Monday 19 August 2013

suicide note

Written on June 19 2013
The Collonades, Kota Kinabalu

Yesterday I did my first CPR on a real person, pretty late for some people, I guess. It was a rather sad case, though. A male in his 20s, commited suicide by hanging himself. We couldn't save him. The HO said usually if it's more than 5 cycle, the chances are very slim, but as for formality, the CPR need to go on for 7 cycles or up till 30 mins, which me and my friend had to go through (but that was like easy for them)...
I am not really fit to be honest. *sigh*

When the nurse told us to stop, it was quite a relief for us. Tiring really. Then I took a moment to look at the lifeless body. Looked at the strangulation mark around his neck. Looked at his half open eyes, and I wonder, what is it that made him do that. Is it worth it?
Did his misery end, though? What now? In the hereafter, I don't think I have to say anything more
about it.

Few minutes after we stopped the CPR, a lady came in crying with two other guys, his family I assume. One thing suiciders don't really think about are the miseries of those around them, after they ended their worldly miseries. What matters is they've ended theirs. No one else matters. Families and friends.

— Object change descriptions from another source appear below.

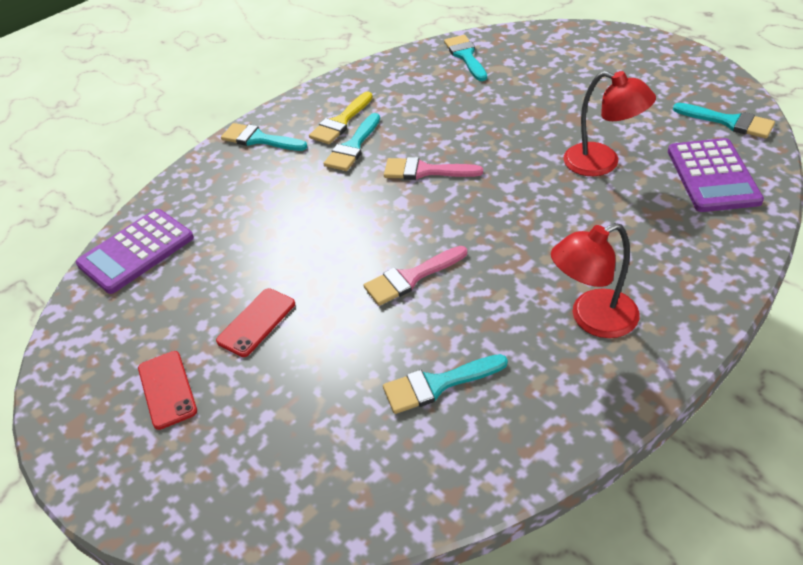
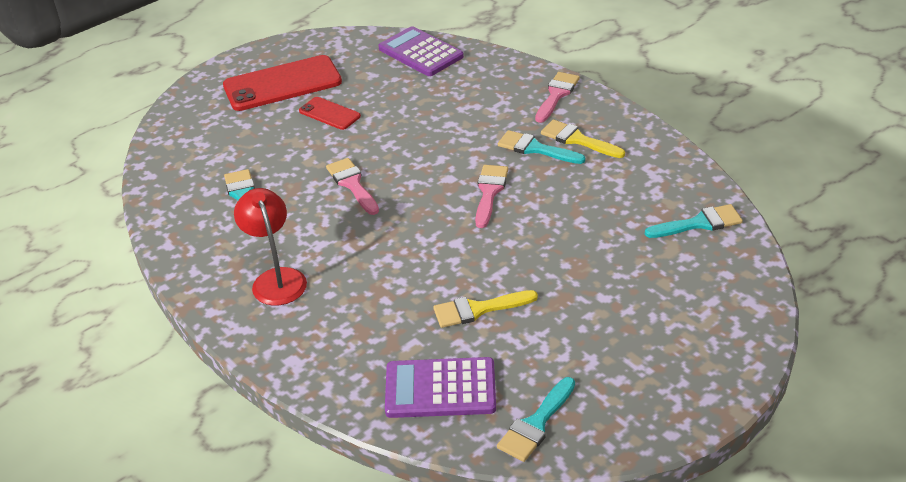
camera: 90 degrees right, 5 degrees down
red phone [138,351,197,430] -> red phone [223,55,342,111], size x1.92
turquoise brush [221,123,307,151] -> pink brush [535,72,580,123]
red lamp [564,71,656,176] -> yellow brush [433,290,538,328]

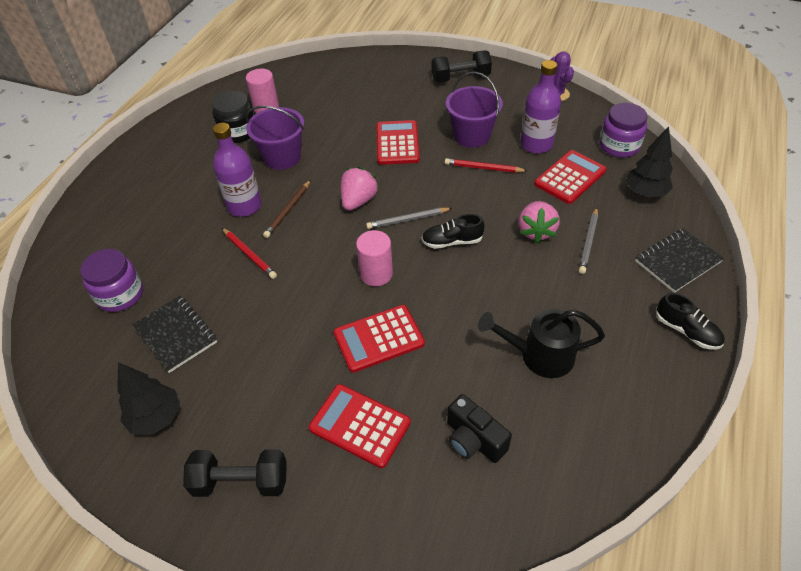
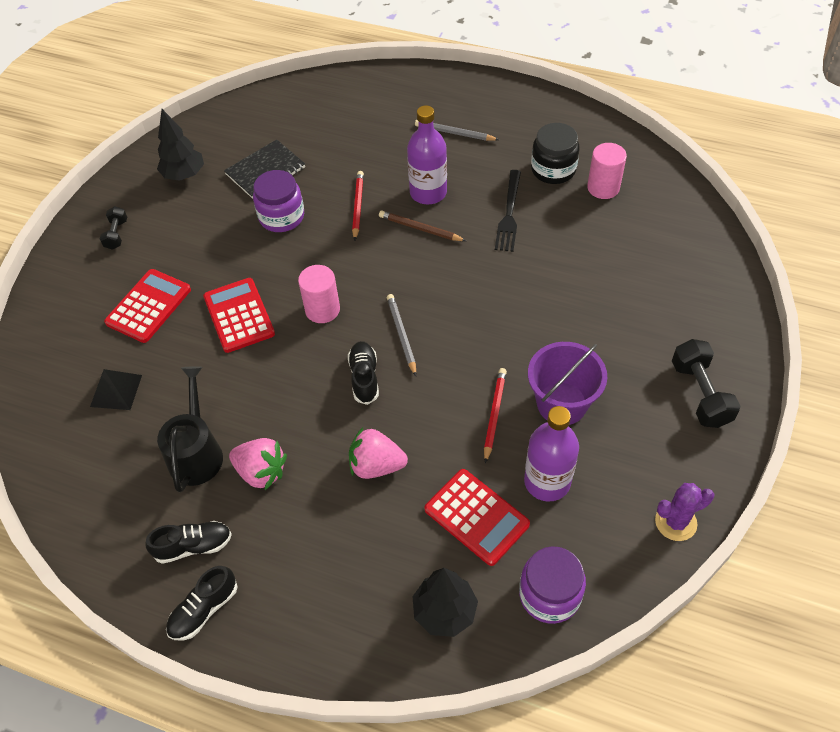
camera: 90 degrees right, 5 degrees up
purple jar [80,249,143,312] -> purple jar moved to [253,170,304,232]
black dumbbell [183,449,287,497] -> black dumbbell [100,206,127,250], size x0.58
red pencil [222,228,277,279] -> red pencil turned 135 degrees clockwise [352,171,364,241]
purple bucket [246,106,304,170] -> black fork [495,170,521,252]
pink strawberry [341,167,379,211] -> pink strawberry moved to [229,438,287,490]
red calculator [376,120,420,165] -> none
black camera [447,394,512,463] -> black pyramid [90,369,142,410]
grey pencil [579,207,598,274] -> grey pencil moved to [415,120,499,141]
black notebook [635,228,724,293] -> none
none -> black shoe [145,521,232,564]

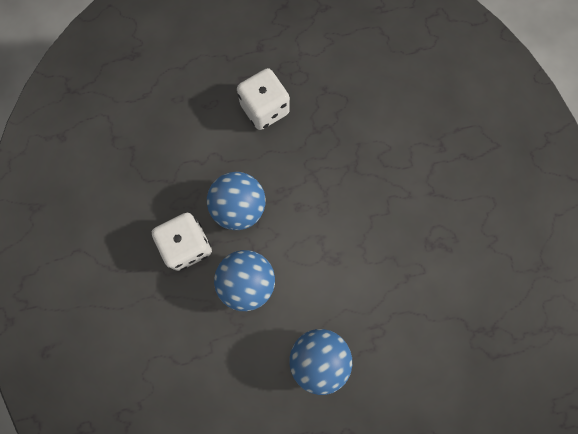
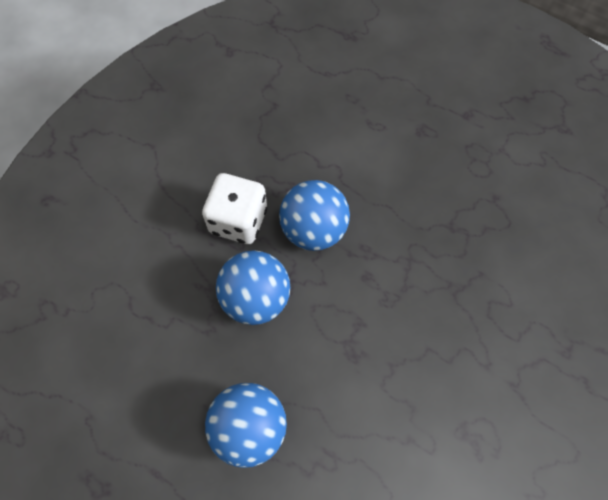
camera: 45 degrees right, 10 degrees down
white dice [237,68,290,130] -> none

Families, especially. Just imagine what his parents and siblings would feel. Is it their fault? Could they have done something to stop it? Why didn't they see it coming? They will be scarred for life, haunted by the shroud of mystery surrounding his death, and guilt.

What if they have children? Mummy where's Daddy? Why did Daddy do it? Daddy don't love us anymore? Why do my friends all say my dad is in hell? Why are they saying nasty things about Daddy, Mummy?

Totally emotionally traumatic for the children, and how do you suppose the mummy would feel, trying to answer those questions?

The end of your misery is the beginning, or perhaps the prolongation of others' suffering. What a way to end your life with.